KolmogorovSmirnov

Executes a feature-wise Kolmogorov-Smirnov test to evaluate alignment with normal distribution in datasets.

Purpose: This metric employs the Kolmogorov-Smirnov (KS) test to evaluate the distribution of a dataset’s features. It specifically gauges whether the data from each feature aligns with a normal distribution, a common presumption in many statistical methods and machine learning models.

Test Mechanism: This KS test calculates the KS statistic and the corresponding p-value for each column in a dataset. It achieves this by contrasting the cumulative distribution function of the dataset’s feature with an ideal normal distribution. Subsequently, a feature-by-feature KS statistic and p-value are stored in a dictionary. The specific threshold p-value (the value below which we reject the hypothesis that the data is drawn from a normal distribution) is not firmly set within this implementation, allowing for definitional flexibility depending on the specific application.

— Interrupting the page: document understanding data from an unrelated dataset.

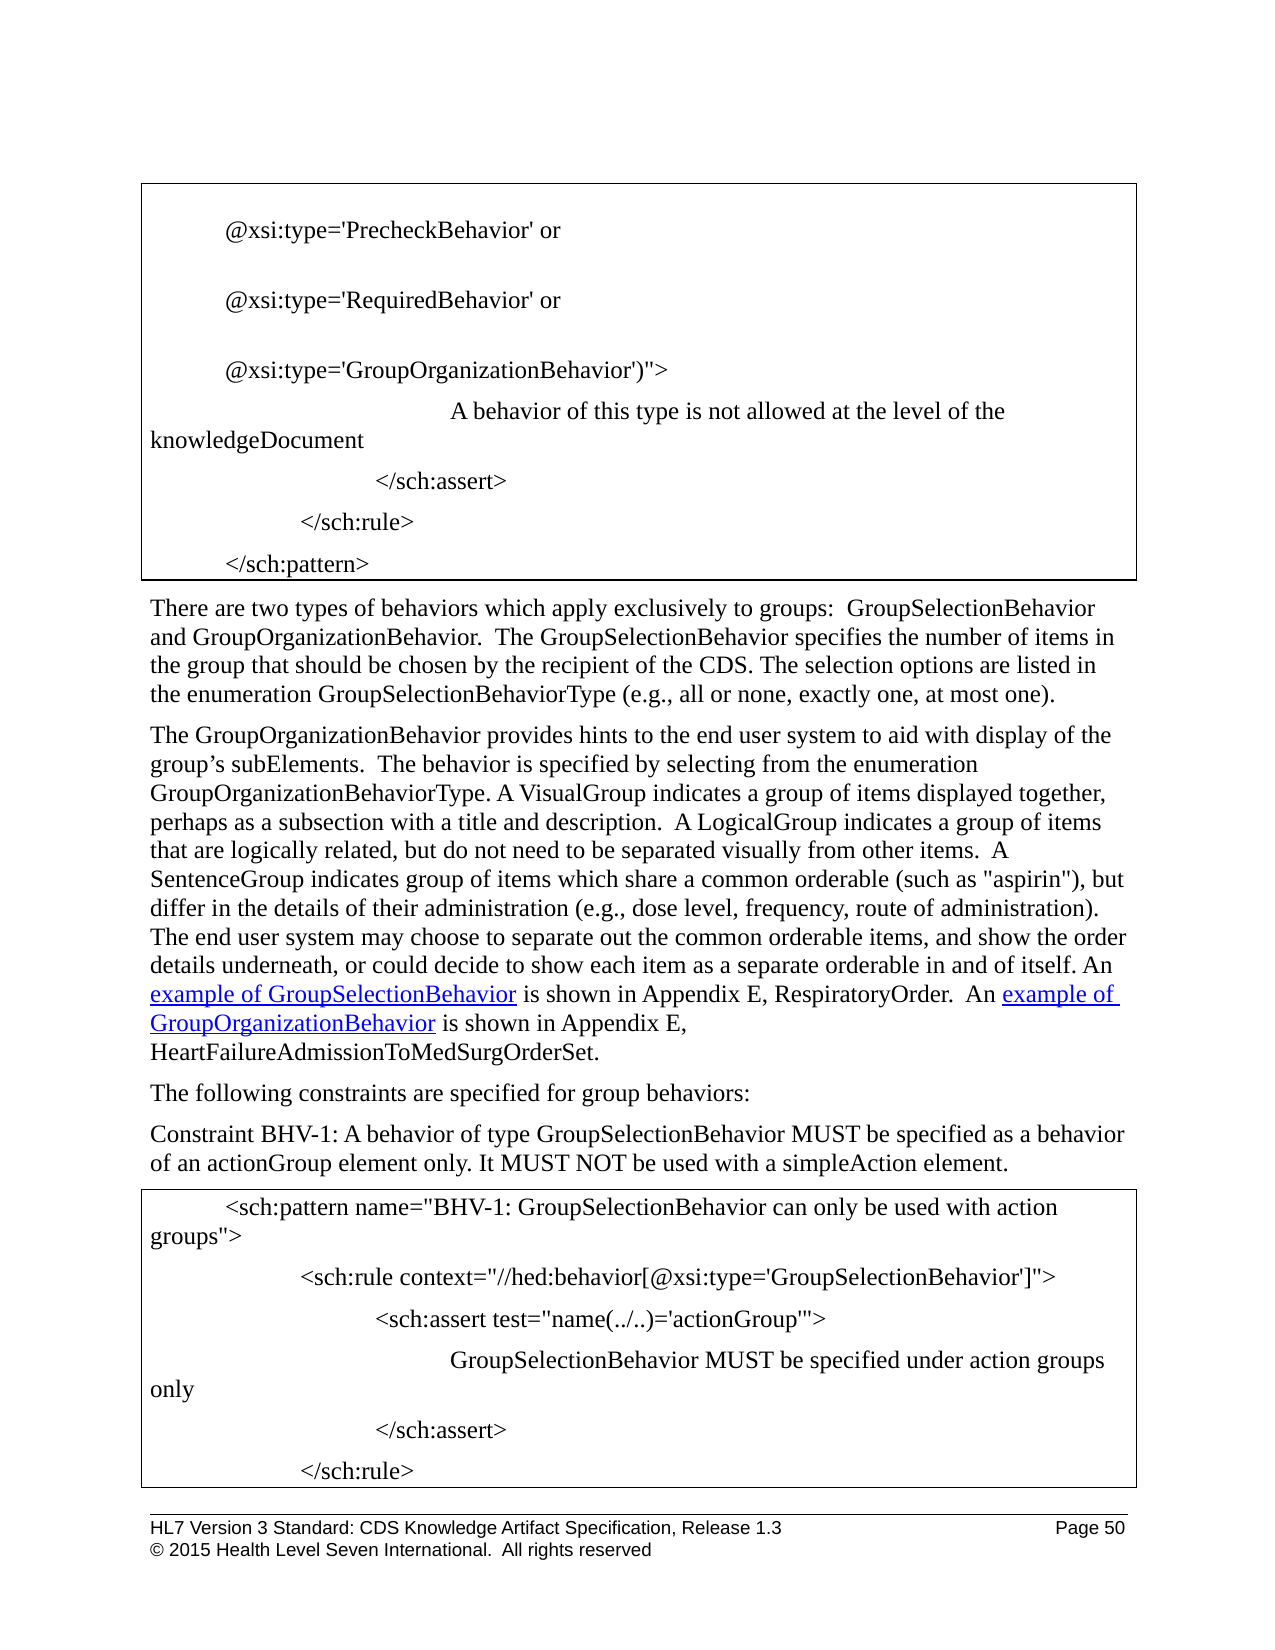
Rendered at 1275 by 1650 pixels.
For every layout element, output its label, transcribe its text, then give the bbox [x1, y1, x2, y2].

text @xsi:type='GroupOrganizationBehavior')"> [142, 323, 1136, 384]
text @xsi:type='RequiredBehavior' or [142, 253, 1136, 314]
text <sch:rule context="//hed:behavior[@xsi:type='GroupSelectionBehavior']"> [142, 1259, 1136, 1291]
text </sch:pattern> [142, 546, 1136, 579]
text There are two types of behaviors which apply exclusively to groups: GroupSelectionBehavior and GroupOrganizationBehavior. The GroupSelectionBehavior specifies the number of items in the group that should be chosen by the recipient of the CDS. The selection options are listed in the enumeration GroupSelectionBehaviorType (e.g., all or none, exactly one, at most one). [150, 593, 1128, 708]
text A behavior of this type is not allowed at the level of the knowledgeDocument [142, 393, 1136, 454]
text GroupSelectionBehavior MUST be specified under action groups only [142, 1342, 1136, 1402]
text </sch:assert> [142, 463, 1136, 495]
text The following constraints are specified for group behaviors: [150, 1078, 1128, 1107]
text @xsi:type='PrecheckBehavior' or [142, 184, 1136, 244]
text </sch:rule> [142, 1453, 1136, 1487]
text Constraint BHV-1: A behavior of type GroupSelectionBehavior MUST be specified as a behavior of an actionGroup element only. It MUST NOT be used with a simpleAction element. [150, 1119, 1128, 1177]
text </sch:assert> [142, 1412, 1136, 1444]
text <sch:assert test="name(../..)='actionGroup'"> [142, 1301, 1136, 1332]
text <sch:pattern name="BHV-1: GroupSelectionBehavior can only be used with action groups"> [142, 1190, 1136, 1250]
text The GroupOrganizationBehavior provides hints to the end user system to aid with display of the group’s subElements. The behavior is specified by selecting from the enumeration GroupOrganizationBehaviorType. A VisualGroup indicates a group of items displayed together, perhaps as a subsection with a title and description. A LogicalGroup indicates a group of items that are logically related, but do not need to be separated visually from other items. A SentenceGroup indicates group of items which share a common orderable (such as "aspirin"), but differ in the details of their administration (e.g., dose level, frequency, route of administration). The end user system may choose to separate out the common orderable items, and show the order details underneath, or could decide to show each item as a separate orderable in and of itself. An example of GroupSelectionBehavior is shown in Appendix E, RespiratoryOrder. An example of GroupOrganizationBehavior is shown in Appendix E, HeartFailureAdmissionToMedSurgOrderSet. [150, 721, 1128, 1066]
text </sch:rule> [142, 504, 1136, 536]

Signs of High Risk: - Elevated KS statistic for a feature combined with a low p-value. This suggests a significant divergence between the feature’s distribution and a normal one. - Features with notable deviations. These could create problems if the applicable model makes assumptions about normal data distribution, thereby representing a risk.

Strengths: - The KS test is acutely sensitive to differences in the location and shape of the empirical cumulative distribution functions of two samples. - It is non-parametric and does not presuppose any specific data distribution, making it adaptable to a range of datasets. - With its focus on individual features, it offers detailed insights into data distribution.

Limitations: - The sensitivity of the KS test to disparities in data distribution tails can be excessive. Such sensitivity might prompt false alarms about non-normal distributions, particularly in situations where these tail tendencies are irrelevant to the model. - It could become less effective when applied to multivariate distributions, considering that it’s primarily configured for univariate distributions. - As a goodness-of-fit test, the KS test does not identify specific types of non-normality, such as skewness or kurtosis, that could directly impact model fitting.